Aku mengasihi orang yang aku kasihi. Aku mencintai orang
yang aku cintai. Memberikan ia sesuatu hal terbaik, itu inginku. Serta
memberikan suatu kenangan manis diantara kita. Menciptakan suasana hangat di cinta
kita.
Aku sempat berpikir, apakah aku bisa mewujudkan doa dan
harapanku tentang kita?

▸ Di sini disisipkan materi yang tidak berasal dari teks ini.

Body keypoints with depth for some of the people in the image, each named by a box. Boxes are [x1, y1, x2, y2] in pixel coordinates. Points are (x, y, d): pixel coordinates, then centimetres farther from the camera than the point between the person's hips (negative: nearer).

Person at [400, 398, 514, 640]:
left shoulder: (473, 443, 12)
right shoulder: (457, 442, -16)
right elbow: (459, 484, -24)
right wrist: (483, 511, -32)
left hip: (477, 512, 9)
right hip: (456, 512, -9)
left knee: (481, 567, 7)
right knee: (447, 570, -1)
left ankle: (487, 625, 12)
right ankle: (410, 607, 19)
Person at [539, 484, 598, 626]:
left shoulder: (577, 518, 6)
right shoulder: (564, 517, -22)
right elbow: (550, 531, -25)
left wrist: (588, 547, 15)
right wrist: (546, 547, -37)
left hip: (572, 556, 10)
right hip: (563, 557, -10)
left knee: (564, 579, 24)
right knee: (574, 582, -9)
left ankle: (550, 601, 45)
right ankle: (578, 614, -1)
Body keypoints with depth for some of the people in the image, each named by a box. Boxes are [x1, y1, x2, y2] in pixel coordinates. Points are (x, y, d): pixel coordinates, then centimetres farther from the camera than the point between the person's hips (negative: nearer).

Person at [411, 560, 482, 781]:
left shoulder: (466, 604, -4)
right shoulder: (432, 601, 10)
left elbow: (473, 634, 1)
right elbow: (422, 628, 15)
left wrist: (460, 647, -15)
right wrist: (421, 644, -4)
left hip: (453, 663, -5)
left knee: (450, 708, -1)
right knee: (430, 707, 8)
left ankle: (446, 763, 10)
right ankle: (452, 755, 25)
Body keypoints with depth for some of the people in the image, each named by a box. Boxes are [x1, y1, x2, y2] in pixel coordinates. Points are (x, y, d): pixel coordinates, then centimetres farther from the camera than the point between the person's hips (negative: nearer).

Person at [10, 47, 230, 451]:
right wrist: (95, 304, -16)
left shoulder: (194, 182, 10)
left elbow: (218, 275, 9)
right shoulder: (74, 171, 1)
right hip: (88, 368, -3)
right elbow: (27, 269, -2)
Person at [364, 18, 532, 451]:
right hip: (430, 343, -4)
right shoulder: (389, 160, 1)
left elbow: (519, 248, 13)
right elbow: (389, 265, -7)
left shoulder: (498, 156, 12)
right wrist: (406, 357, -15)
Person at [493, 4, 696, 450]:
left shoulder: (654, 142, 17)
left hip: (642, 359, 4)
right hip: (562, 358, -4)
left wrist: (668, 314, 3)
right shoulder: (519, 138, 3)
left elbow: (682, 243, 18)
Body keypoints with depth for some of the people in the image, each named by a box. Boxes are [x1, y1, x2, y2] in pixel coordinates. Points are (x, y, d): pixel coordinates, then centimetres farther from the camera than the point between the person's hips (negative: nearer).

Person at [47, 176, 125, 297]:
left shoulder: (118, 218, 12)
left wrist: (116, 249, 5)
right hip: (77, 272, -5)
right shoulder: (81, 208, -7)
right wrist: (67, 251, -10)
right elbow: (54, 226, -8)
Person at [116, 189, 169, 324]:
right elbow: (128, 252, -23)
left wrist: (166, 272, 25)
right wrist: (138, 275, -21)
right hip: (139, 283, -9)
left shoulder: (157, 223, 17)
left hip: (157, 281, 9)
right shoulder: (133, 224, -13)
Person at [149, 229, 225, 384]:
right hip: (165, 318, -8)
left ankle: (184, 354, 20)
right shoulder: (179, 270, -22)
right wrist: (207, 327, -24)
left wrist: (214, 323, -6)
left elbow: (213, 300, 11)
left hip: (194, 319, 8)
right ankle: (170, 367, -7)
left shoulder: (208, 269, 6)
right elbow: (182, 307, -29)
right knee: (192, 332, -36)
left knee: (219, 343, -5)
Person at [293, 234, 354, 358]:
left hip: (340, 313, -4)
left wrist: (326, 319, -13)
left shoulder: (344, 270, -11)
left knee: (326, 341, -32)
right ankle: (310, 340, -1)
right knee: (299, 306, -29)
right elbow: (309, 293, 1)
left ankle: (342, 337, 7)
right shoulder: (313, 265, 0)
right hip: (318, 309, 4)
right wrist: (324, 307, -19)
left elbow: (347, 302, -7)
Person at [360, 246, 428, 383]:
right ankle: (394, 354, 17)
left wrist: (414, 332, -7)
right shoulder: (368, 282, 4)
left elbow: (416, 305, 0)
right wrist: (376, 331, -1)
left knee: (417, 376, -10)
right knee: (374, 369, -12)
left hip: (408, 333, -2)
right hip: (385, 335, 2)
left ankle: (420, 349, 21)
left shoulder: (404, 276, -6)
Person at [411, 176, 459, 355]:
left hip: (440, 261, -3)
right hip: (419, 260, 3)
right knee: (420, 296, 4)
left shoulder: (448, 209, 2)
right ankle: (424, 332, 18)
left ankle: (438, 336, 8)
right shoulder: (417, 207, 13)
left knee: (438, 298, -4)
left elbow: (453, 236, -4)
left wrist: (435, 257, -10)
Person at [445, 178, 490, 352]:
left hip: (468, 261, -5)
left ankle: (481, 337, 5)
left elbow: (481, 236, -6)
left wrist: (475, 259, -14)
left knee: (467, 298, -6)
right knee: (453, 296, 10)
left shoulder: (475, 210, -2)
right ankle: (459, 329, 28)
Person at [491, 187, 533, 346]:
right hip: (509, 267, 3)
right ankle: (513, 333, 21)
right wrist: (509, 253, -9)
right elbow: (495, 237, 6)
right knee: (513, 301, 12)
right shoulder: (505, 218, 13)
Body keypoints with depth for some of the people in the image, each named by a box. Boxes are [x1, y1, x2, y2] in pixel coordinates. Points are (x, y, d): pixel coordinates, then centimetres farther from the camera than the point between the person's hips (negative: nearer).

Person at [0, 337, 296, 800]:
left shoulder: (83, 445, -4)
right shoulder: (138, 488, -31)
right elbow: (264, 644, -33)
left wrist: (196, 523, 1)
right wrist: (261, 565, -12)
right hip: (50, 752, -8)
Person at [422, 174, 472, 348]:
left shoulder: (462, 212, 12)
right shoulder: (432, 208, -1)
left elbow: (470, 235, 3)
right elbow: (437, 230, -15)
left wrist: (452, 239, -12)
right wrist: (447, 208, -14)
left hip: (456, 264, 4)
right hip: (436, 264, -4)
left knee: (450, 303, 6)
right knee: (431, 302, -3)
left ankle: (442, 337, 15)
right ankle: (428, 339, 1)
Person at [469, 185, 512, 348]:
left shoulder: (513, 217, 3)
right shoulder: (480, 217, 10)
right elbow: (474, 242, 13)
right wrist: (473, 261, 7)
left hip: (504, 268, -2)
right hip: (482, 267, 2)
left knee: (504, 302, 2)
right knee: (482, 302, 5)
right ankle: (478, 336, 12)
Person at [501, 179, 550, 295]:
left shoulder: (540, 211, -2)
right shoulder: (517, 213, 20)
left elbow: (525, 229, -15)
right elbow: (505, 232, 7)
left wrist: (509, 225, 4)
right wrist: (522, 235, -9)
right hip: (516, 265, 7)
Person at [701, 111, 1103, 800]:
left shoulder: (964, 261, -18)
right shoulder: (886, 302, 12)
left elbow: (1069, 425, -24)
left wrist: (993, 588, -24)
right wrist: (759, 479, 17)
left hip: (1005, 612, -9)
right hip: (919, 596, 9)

Tentang kita yang berbeda, kita yang seperti minyak dan
air; tak pernah menyatu satu sama lain. Kita bertolak belakang. Aku mencintaimu
sedangkan kamu mencintai dia.
Tapi aku tau cinta itu bukan hal yang sederhana, cinta itu
rumit. Begitupun kita.. rumit. Aku selalu bertanya, apa yang dia inginkan agar
aku menjadi sesuatu hal yang penting di matanya? Aku benci ketika aku hanyalah
angin untukmu. Memelukmu secara tak nyata. Tapi aku yakin, kamu merasakan nya
kan? Akulah anginmu, akulah pemelukmu disetiap detik yang berlalu.